Saturday, 21 August 2010

Chronos' Guide to Feeling Like Absolute Crap

Is this the first time anyone has posted a guide? -glances around FerretGun- Well, since I don't see any disoriented guides walking around like they're drunkards... oh wait, there-- no, never mind, that's Mnem. Stumbling around the snow-capped wastes of purgatory trying to search for an idea. I don't blame her. -shrug- Our inspirational spark kind of died when we started school, y'know? In any case, back on topic! Here, I shall give you tips on how to feel like absolute crap when you wake up!
WARNING: Do not try this unless you are certain you can wake up sane the next day.

1.Point your air conditioner straight at yourself and set it at the lowest temperature possible. This is so you can freeze your ass off. If you don't have an air conditioner, drop a couple of ice cubes down your shirt you can just use a fan set to the highest speed, be it a ceiling fan or... not?

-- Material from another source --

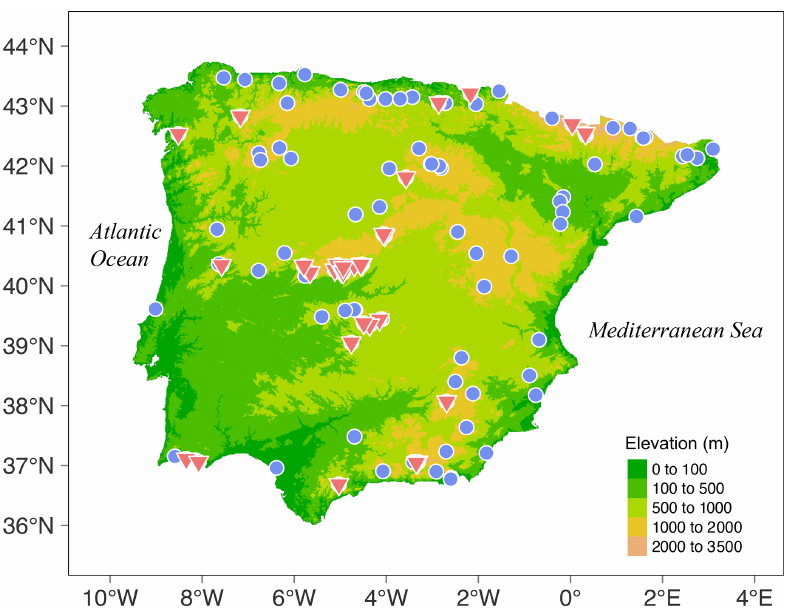
Figure 2. Map showing the location of the 31 entities (31 sites) with modern charcoal used to derive the fire–vegetation relationship (red triangles) and the 113 entities (111 sites) used for burnt area reconstructions (blue circles) in the Iberian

 "And I thought that was just a figure of speech!"
Yeah, so did I man, so did I..

2. Avoid taking a shower until late at night (preferably after your parents or your roommate / friend yell at you), saying you had 'better things to do', most of which involve your laptop or any electronic device (studying is not an advisable distraction). 

 Yeah, you'd better be goddamn sorry.

3. Do whatever you can to keep yourself awake until you begin feeling sleepy. In such a case, move your laptop / electronic device to your bed and continue using it until you feel ready to pass out. Meanwhile, download something simultaneously so you can force yourself to stay up until it finishes downloading (anything over 200mb will do).

 Bah. Pick up line that went obsolete millenia ago.

4. Throughout the day (before you hibernate and hide out in your room), make sure to eat a whole bunch of shet that you know seriously screws up your throat and nose (deep fried hormone laced fast food for the win! No, I am not taking that back. Sue me.)

 Just like eveeeeeery other person.

5. Leave your homework to the last minute or ditch it all together! Yeah, fine, you will probably feel less bored, but come the next day... well, you are totally fu- ahem, screwed. You are totally screwed. Make sure you have level headed teachers with level headed classmates who will have a slight sense to hold the teacher back when he or she lunges at you with a very sharp carving knife. :)

Gawddam, there were a lot of good pictures for this! This picture just ended up loading the fastest.

SEE?! I MADE IT A VISUAL LEARNING EXPERIENCE FOR YOU! HA. TOP THAT!